**** Given text ****

Year Without a Summer

Year Without a Summer

1816 summer temperature anomaly compared to average temperatures from 1971–2000
Volcano Mount Tambora
Date April 10, 1815
Type Ultra Plinian
Location Lesser Sunda Islands, Dutch East Indies
8°15′S 118°0′E / 8.250°S 118.000°E / -8.250; 118.000
VEI 7
Impact Caused a volcanic winter that dropped temperatures by 0.4 to 0.7 °C worldwide

The year 1816 is known as the Year Without a Summer (also the Poverty Year, the Summer that Never Was, Year There Was No Summer, and Eighteen Hundred and Froze to Death)[1] because of severe climate abnormalities that caused average global temperatures to decrease by 0.4–0.7 °C (0.7–1.3 °F).[2] This resulted in major food shortages across the Northern Hemisphere.[3]

Evidence suggests that the anomaly was predominantly a volcanic winter event caused by the massive 1815 eruption of Mount Tambora in the Dutch East Indies (the largest eruption in at least 1,300 years after the extreme weather events of 535–536), perhaps plus the 1814 eruption of Mayon in the Philippines. The Earth had already been in a centuries-long period of global cooling that started in the 14th century. Known today as the Little Ice Age, it had already caused considerable agricultural distress in Europe. The Little Ice Age's existing cooling was aggravated by the eruption of Tambora, which occurred during its concluding decades.[4]

Description

The Year Without a Summer was an agricultural disaster. Historian John D. Post has called this "the last great subsistence crisis in the Western world".[5][6] The unusual climatic aberrations of 1816 had the greatest effect on most of New England, Atlantic Canada, and parts of western Europe. Typically, the late spring and summer of central and northern New England and southeastern Canada are relatively stable: temperatures (average of both day and night) average between about 20 and 25 °C (68 and 77 °F) and rarely fall below 5 °C (41 °F).

****

What the exercise asks:
Quote the part of the Year Without a Summer text that begins with the words containing "The Year Without a Summer was" and ends with "below 5 °C (41 °F).".

**** Material supplied ****

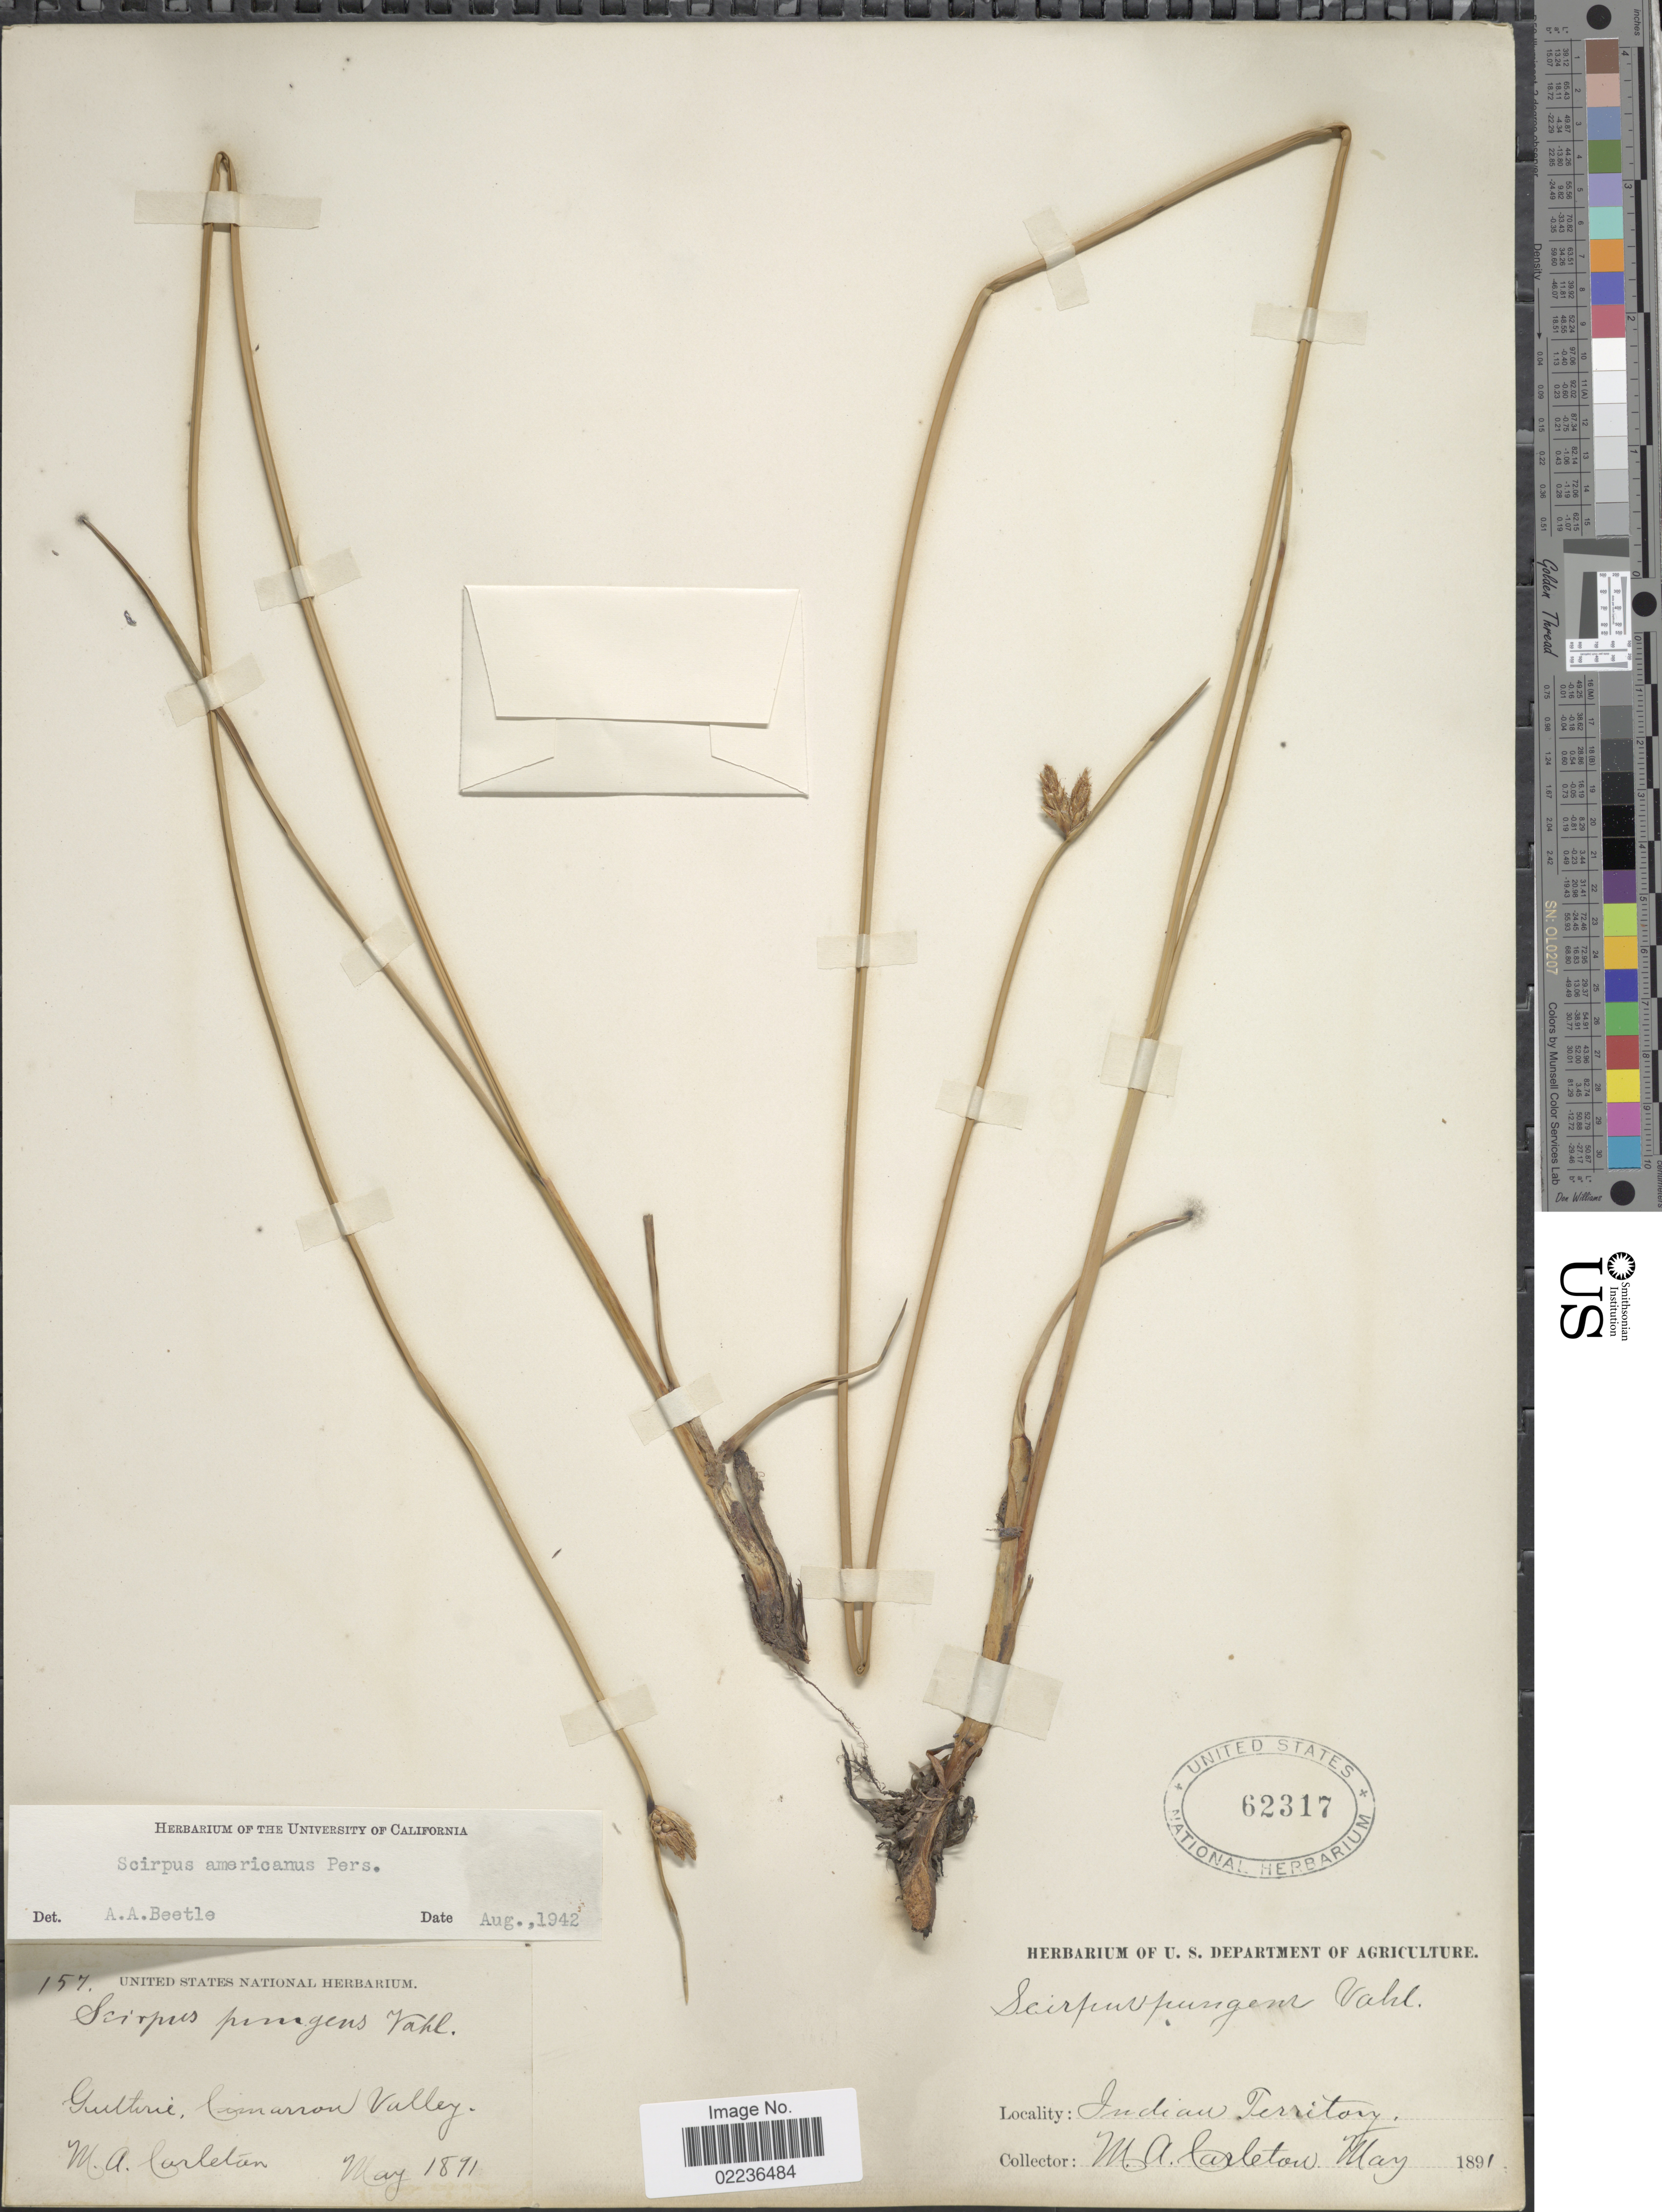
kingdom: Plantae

****
**** Material supplied ****

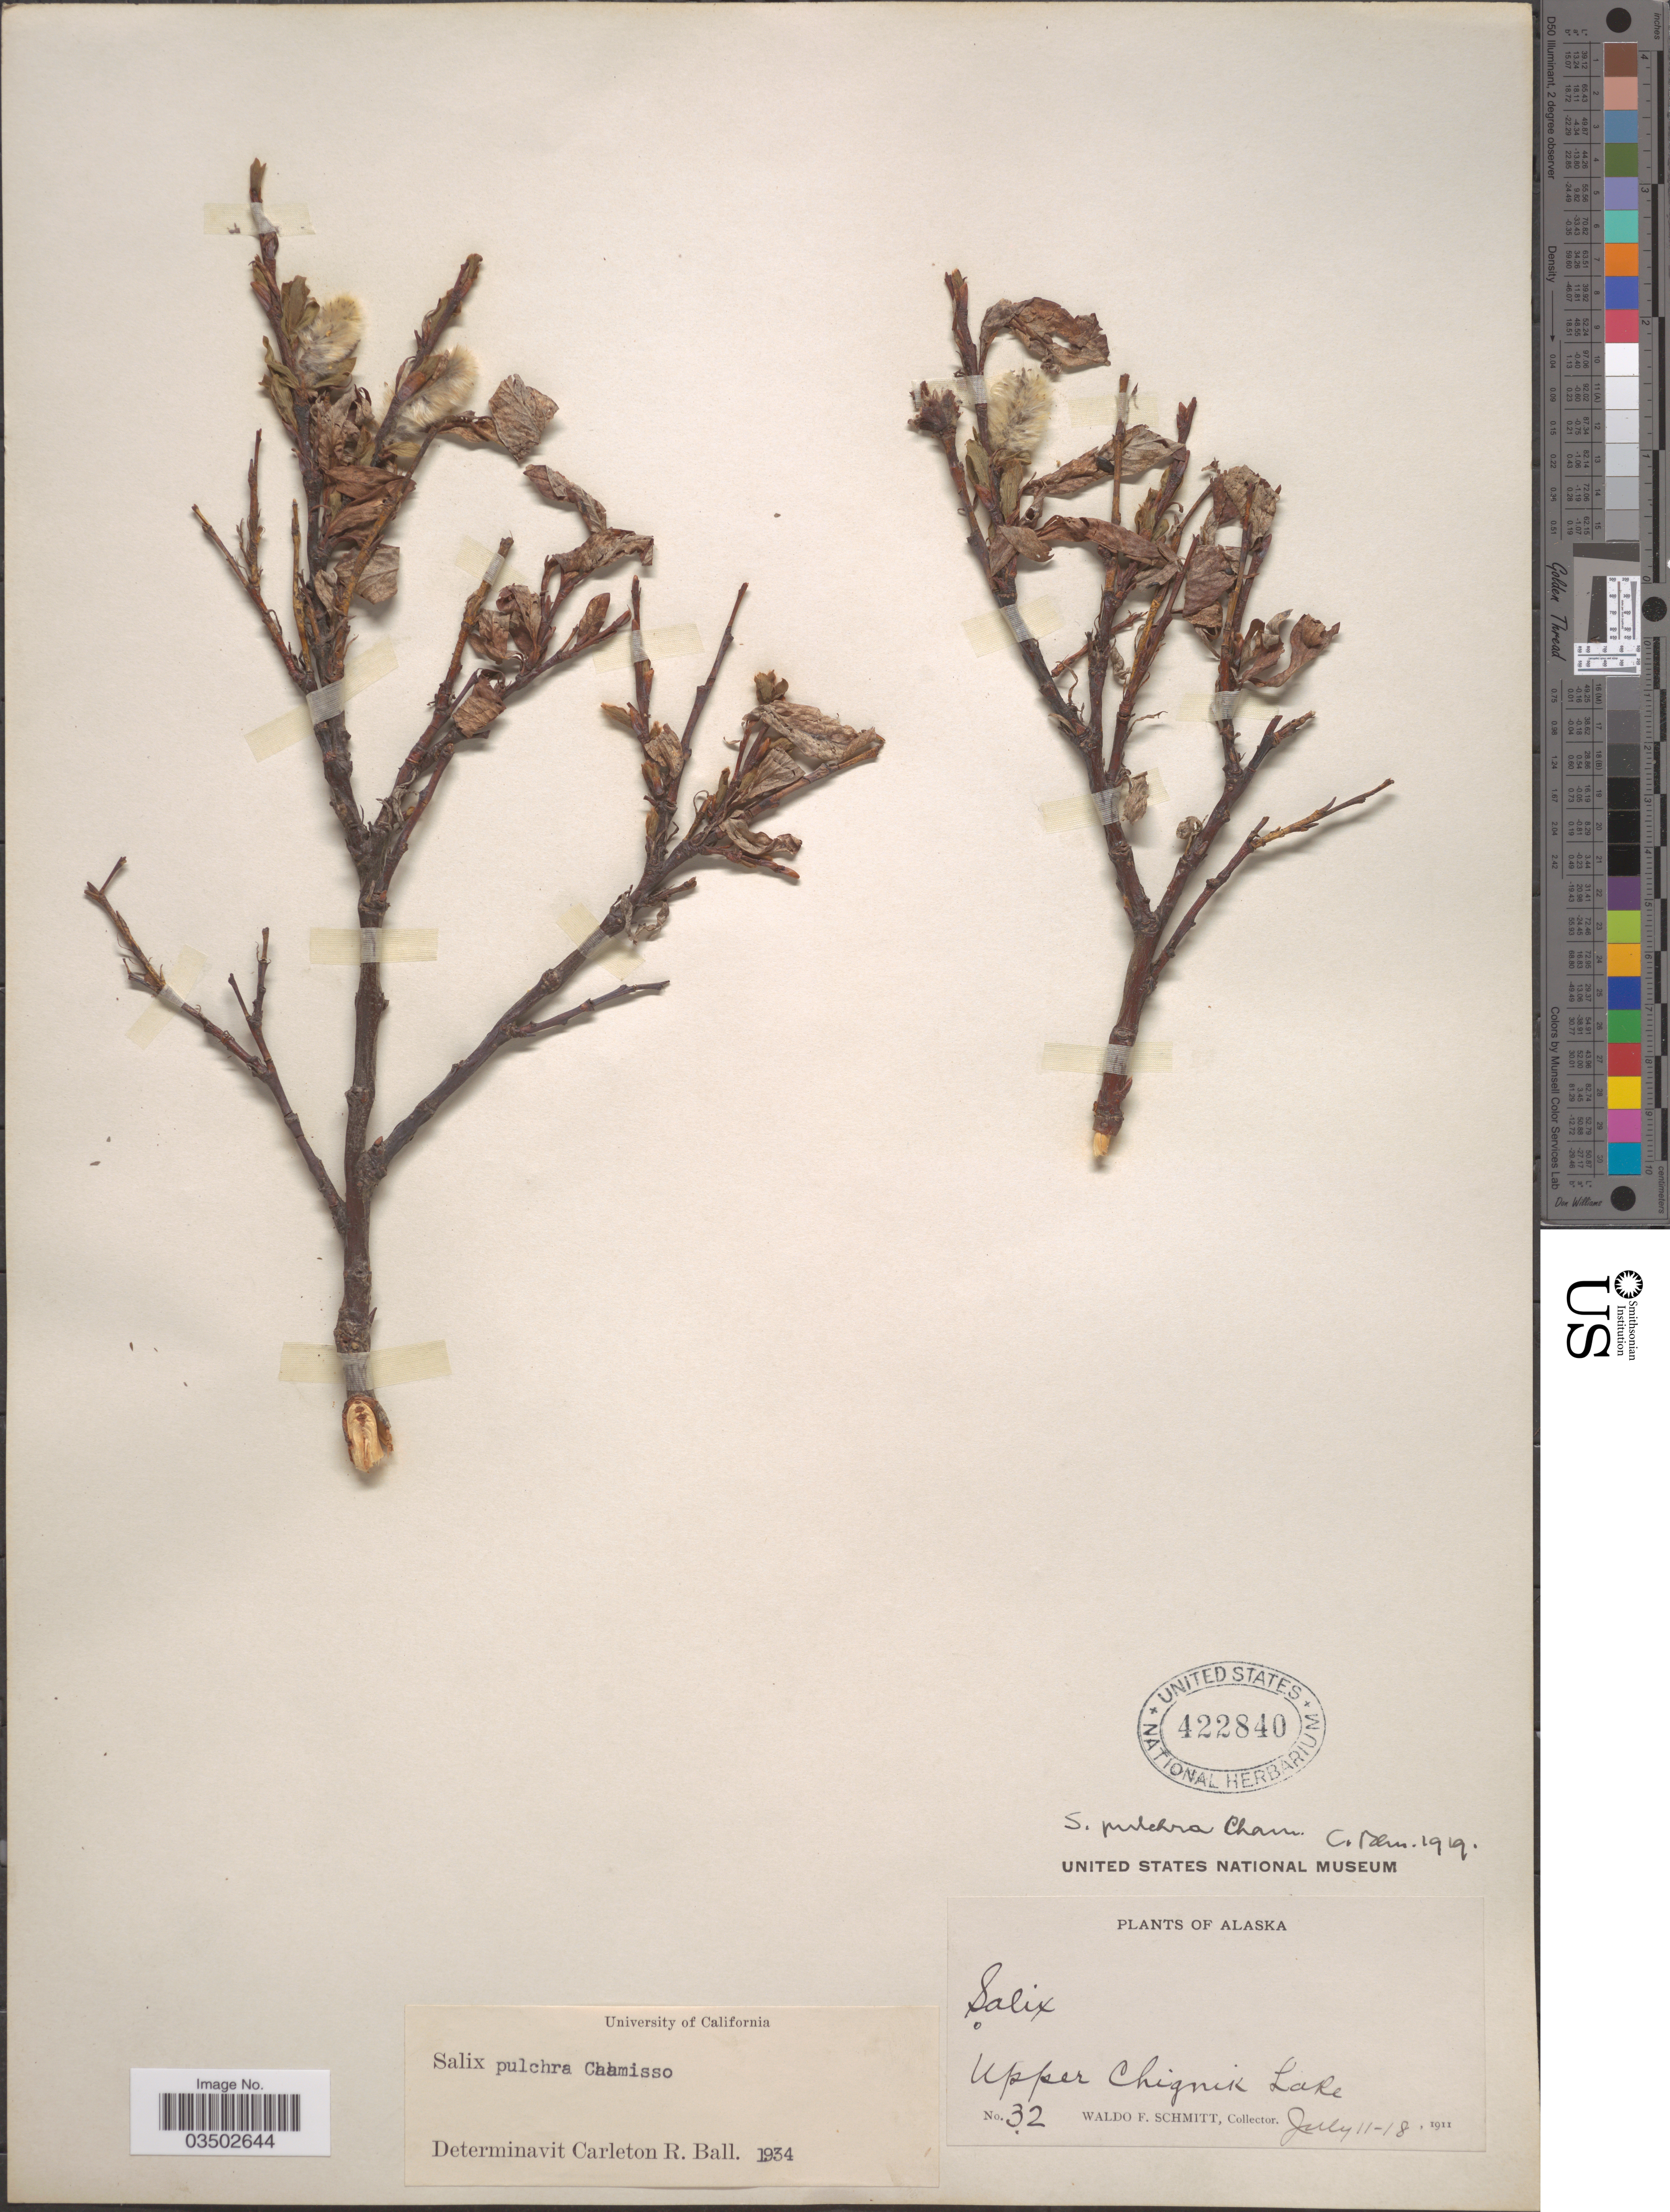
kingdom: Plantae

****

Correct output:
The Year Without a Summer was an agricultural disaster. Historian John D. Post has called this "the last great subsistence crisis in the Western world".[5][6] The unusual climatic aberrations of 1816 had the greatest effect on most of New England, Atlantic Canada, and parts of western Europe. Typically, the late spring and summer of central and northern New England and southeastern Canada are relatively stable: temperatures (average of both day and night) average between about 20 and 25 °C (68 and 77 °F) and rarely fall below 5 °C (41 °F).